Turkey has expressed interest in joining the EU's SEPA payments system, Foreign Minister Hakan Fidan has said.
According to Reuters, Fidan made the comment during a press conference in Ankara, responding to a question about talks held the previous day with EU foreign policy chief Kaja Kallas and two other European Commissioners.
Context of the talks
The Ankara meeting on 30 June 2026 forms part of a broader dialogue between Turkey and the EU. According to Fidan, discussions between the relevant financial institutions on Turkey's potential participation in SEPA are ongoing, though no timeline for a decision was given. The topic has been under discussion for some time: an EU official was reported in March 2026 as saying that the bloc had pitched Turkey on joining its payments system.
SEPA is a 41-country initiative that harmonises cross-border euro-currency transactions across participating states, allowing payments to move between accounts within the area in a manner intended to be cheaper, faster, and more secure than traditional cross-border transfers. Membership is generally associated with countries in the European Economic Area, though a number of non-EU states also participate under separate agreements.
Turkey's inclusion would extend the scheme to a market that connects Europe with wider Eurasian and Middle Eastern trade routes, though the source material does not specify additional terms, conditions or a target date for potential Turkish accession.
Wider EU-Turkey relations
Fidan's remarks came alongside broader talks covering the relationship between Ankara and Brussels, with EU officials, including Kallas, visiting Turkey earlier in the week. The statement on SEPA was made in the context of these wider discussions rather than as a standalone financial announcement, and no further detail was provided on which Turkish or EU institutions are involved in the technical discussions, or what conditions would need to be met before any formal application could proceed.

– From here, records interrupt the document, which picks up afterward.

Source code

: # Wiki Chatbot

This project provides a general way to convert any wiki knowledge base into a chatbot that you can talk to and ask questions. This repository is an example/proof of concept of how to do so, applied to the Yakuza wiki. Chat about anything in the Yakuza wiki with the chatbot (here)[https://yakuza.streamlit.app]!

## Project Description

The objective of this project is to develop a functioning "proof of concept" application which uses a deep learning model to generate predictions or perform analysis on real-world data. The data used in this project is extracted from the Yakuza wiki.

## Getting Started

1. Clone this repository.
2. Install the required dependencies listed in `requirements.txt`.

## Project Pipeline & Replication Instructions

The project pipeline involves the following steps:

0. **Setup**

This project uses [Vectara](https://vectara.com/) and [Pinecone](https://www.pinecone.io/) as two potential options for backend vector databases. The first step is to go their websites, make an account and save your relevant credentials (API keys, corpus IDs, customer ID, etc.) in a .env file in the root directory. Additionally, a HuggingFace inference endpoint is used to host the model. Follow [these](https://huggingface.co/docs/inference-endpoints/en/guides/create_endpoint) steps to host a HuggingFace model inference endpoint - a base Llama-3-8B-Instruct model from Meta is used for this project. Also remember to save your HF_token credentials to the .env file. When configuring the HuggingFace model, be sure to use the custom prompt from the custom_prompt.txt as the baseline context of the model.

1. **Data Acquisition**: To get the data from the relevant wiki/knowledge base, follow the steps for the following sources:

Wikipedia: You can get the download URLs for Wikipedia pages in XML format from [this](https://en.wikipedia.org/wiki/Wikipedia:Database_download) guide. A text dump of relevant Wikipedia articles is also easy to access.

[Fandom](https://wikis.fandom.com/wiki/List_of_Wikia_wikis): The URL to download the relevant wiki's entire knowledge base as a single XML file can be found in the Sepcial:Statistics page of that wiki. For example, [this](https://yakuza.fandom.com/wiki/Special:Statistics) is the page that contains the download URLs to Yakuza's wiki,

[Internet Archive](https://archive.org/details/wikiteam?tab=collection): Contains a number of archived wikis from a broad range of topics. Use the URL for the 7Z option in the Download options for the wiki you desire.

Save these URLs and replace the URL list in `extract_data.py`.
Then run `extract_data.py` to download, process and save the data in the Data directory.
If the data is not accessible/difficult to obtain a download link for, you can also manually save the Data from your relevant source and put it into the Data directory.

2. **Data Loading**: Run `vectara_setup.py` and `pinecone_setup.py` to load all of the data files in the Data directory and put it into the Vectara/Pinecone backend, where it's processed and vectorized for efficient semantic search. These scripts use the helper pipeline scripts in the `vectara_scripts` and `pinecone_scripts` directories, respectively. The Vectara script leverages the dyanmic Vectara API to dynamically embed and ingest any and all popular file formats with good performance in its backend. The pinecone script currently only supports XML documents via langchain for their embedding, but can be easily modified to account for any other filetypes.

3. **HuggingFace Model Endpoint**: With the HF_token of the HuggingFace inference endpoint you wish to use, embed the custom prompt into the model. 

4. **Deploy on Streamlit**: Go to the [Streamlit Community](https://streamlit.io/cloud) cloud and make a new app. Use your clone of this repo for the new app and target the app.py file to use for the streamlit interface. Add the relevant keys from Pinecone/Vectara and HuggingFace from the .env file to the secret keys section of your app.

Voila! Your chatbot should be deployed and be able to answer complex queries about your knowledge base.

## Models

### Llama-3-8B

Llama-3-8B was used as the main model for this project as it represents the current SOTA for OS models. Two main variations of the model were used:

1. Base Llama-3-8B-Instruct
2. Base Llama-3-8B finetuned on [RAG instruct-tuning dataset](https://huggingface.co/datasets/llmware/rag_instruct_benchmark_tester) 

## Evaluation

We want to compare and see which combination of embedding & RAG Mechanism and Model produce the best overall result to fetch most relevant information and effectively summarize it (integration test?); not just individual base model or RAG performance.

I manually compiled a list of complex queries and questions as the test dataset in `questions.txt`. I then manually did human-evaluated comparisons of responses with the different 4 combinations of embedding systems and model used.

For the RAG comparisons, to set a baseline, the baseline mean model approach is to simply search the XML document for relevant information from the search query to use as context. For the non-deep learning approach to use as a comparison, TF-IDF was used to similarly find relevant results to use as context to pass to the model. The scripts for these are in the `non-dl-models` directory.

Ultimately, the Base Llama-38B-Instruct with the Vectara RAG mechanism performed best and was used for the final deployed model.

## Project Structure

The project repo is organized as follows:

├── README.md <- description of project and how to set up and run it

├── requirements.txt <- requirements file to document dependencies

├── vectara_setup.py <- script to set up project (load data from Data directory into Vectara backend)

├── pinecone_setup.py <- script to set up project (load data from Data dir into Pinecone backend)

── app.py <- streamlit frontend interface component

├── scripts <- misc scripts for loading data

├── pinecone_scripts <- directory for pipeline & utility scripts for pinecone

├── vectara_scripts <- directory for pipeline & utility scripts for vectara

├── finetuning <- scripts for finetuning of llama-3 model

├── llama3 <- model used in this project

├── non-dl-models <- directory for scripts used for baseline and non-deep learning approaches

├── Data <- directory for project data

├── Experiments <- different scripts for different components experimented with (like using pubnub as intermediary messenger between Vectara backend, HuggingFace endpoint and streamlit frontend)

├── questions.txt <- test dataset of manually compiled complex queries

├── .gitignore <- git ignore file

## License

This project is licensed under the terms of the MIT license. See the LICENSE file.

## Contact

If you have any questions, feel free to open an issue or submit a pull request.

For the payments industry, any move by Turkey towards SEPA integration would be relevant to banks, payment service providers, and businesses that process euro-denominated transactions with Turkish counterparts, since SEPA membership typically reduces the cost and settlement time of such transfers compared with non-SEPA cross-border payment rails. As it stands, the statement confirms continued interest and ongoing institutional talks, without indicating whether or when Turkey might formally join the scheme.